SummaryWe have developed an assay where the potency of retinoids in retinoic acid receptor (RAR) mediated transcriptional activation can be rapidly evaluated. In this assay hRAR-[alpha], hRAR-[beta] and hRAR-[gamma] were expressed in CV-1 cells together with a reporter gene containing a retinoic acid responsive element (TRE3-tk-CAT). Concentrations required to obtain half-maximum induction (ED50 of CAT-activity were determined for several retinoids, e.g., all-trans-retinoic acid (RA), 13-cis-retinoic acid (13-cis-RA), arotinoid acid (TTNPB) and m-carboxy-arotinoid acid (m-carboxy-TTNPB, an inactive arotinoid analog).

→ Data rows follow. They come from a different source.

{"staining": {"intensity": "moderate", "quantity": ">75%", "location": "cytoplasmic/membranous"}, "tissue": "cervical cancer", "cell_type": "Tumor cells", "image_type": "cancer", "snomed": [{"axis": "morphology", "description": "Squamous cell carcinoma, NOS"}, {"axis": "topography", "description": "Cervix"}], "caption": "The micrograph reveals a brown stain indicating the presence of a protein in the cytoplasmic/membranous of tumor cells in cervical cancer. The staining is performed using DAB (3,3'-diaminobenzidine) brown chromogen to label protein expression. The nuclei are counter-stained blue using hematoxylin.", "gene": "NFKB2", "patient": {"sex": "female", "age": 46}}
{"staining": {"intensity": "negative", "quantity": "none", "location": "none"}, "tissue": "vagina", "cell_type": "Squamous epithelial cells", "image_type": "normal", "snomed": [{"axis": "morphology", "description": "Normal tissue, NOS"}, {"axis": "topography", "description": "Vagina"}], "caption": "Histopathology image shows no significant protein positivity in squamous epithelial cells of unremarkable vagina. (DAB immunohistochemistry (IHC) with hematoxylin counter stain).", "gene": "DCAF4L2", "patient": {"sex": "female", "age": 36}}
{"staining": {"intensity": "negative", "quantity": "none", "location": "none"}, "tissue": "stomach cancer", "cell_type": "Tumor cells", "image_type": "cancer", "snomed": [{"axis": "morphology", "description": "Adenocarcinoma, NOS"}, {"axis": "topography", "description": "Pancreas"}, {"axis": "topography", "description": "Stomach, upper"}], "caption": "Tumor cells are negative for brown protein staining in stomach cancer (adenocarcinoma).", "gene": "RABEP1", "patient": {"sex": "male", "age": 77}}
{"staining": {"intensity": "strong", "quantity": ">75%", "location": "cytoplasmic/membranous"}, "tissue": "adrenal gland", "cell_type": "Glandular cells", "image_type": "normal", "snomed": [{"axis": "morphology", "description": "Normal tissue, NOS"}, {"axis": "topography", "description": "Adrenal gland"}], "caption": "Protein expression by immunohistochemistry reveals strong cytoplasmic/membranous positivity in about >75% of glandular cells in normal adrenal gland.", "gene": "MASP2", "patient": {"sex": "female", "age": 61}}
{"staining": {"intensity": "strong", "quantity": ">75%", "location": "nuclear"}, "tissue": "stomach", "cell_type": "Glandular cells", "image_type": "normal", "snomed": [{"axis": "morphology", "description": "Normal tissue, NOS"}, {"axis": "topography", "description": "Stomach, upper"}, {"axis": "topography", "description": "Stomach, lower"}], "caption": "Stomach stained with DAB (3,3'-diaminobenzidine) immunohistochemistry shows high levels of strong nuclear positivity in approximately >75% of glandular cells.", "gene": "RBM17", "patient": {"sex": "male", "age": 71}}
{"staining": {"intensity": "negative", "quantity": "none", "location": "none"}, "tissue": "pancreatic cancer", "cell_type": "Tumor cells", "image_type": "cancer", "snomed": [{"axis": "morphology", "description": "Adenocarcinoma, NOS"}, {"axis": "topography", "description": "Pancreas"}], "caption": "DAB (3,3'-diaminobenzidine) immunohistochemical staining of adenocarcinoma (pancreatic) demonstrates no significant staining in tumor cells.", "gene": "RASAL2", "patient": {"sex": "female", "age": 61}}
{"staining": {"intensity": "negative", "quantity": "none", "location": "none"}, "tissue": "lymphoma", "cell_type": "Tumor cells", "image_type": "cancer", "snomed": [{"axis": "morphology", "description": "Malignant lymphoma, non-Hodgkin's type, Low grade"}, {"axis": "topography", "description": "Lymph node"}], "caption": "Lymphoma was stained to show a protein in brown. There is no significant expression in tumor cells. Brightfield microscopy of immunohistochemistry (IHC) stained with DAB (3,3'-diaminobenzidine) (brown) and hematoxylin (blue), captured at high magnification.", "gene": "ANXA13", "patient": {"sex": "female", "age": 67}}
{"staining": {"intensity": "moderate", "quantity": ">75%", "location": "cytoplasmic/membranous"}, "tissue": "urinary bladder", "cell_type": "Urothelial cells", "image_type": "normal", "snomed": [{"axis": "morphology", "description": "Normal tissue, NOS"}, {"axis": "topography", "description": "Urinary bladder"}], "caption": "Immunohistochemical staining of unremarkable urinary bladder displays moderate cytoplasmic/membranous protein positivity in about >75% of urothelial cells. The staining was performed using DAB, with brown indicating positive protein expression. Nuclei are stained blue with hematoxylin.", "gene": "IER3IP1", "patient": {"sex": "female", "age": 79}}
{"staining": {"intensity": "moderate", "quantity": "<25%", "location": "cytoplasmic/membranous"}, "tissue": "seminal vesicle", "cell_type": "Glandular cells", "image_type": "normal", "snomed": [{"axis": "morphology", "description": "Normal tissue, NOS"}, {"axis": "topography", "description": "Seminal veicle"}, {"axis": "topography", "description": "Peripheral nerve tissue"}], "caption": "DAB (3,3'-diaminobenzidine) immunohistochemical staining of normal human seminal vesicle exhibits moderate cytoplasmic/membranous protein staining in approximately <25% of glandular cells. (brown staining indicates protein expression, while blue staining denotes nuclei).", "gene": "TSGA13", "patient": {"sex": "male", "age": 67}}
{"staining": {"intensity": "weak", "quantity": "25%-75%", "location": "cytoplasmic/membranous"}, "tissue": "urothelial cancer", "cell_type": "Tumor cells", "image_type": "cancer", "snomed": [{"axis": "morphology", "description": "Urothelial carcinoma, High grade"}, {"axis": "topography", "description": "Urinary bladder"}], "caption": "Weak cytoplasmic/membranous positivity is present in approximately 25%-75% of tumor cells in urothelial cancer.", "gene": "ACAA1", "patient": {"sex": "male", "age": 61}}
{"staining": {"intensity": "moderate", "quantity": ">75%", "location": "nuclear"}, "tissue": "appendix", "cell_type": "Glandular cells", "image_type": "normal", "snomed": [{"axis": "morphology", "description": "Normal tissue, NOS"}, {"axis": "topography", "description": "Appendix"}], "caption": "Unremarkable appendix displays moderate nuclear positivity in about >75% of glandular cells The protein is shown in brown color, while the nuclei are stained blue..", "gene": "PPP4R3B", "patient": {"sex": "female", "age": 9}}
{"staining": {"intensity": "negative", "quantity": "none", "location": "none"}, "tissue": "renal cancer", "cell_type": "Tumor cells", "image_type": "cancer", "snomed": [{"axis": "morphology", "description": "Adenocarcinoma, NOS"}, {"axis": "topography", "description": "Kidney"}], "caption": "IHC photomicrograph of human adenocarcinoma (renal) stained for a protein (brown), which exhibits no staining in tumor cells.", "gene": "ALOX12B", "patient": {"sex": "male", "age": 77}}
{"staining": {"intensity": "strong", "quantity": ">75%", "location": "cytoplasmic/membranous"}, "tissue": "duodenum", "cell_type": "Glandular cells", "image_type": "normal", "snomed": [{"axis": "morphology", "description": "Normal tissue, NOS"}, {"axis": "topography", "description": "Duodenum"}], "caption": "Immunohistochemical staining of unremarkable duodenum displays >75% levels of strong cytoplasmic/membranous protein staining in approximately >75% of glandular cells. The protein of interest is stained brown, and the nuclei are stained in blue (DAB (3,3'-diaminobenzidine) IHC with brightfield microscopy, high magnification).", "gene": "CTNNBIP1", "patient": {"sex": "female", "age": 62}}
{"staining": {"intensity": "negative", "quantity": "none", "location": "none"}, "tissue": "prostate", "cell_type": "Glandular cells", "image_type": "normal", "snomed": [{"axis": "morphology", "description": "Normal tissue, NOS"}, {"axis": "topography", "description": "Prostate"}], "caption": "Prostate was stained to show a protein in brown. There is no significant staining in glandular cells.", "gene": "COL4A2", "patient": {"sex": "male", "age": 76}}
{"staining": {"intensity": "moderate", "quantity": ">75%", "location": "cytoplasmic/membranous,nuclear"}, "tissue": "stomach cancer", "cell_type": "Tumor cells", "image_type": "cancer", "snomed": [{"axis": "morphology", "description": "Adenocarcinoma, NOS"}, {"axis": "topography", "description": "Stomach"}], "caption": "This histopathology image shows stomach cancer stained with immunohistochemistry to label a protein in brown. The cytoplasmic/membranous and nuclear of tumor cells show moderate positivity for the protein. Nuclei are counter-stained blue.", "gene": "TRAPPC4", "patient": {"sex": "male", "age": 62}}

The ED50 values for RA decreased in the order of RAR-[alpha] (24 nM) > RAR-[beta] (4.0 nM) > RAR-[gamma] (1.3 nM), while the ED50 values for TTNPB and 13-cis-RA decreased in the order of RAR-[alpha] (6.5 nM, 190 nM) > RAR-[gamma] (2.3 nM, 140 nM) > RAR-[beta] (0.6 nM, 43 nM), respectively. No significant inductions were obtained when cells were treated with m-carboxy-TTNPB, even at 10 [mu]M concentrations. The fold induction of CAT-activity for all compounds tested decreased in the order of RAR-[alpha] > RAR-[beta] > RAR-[gamma].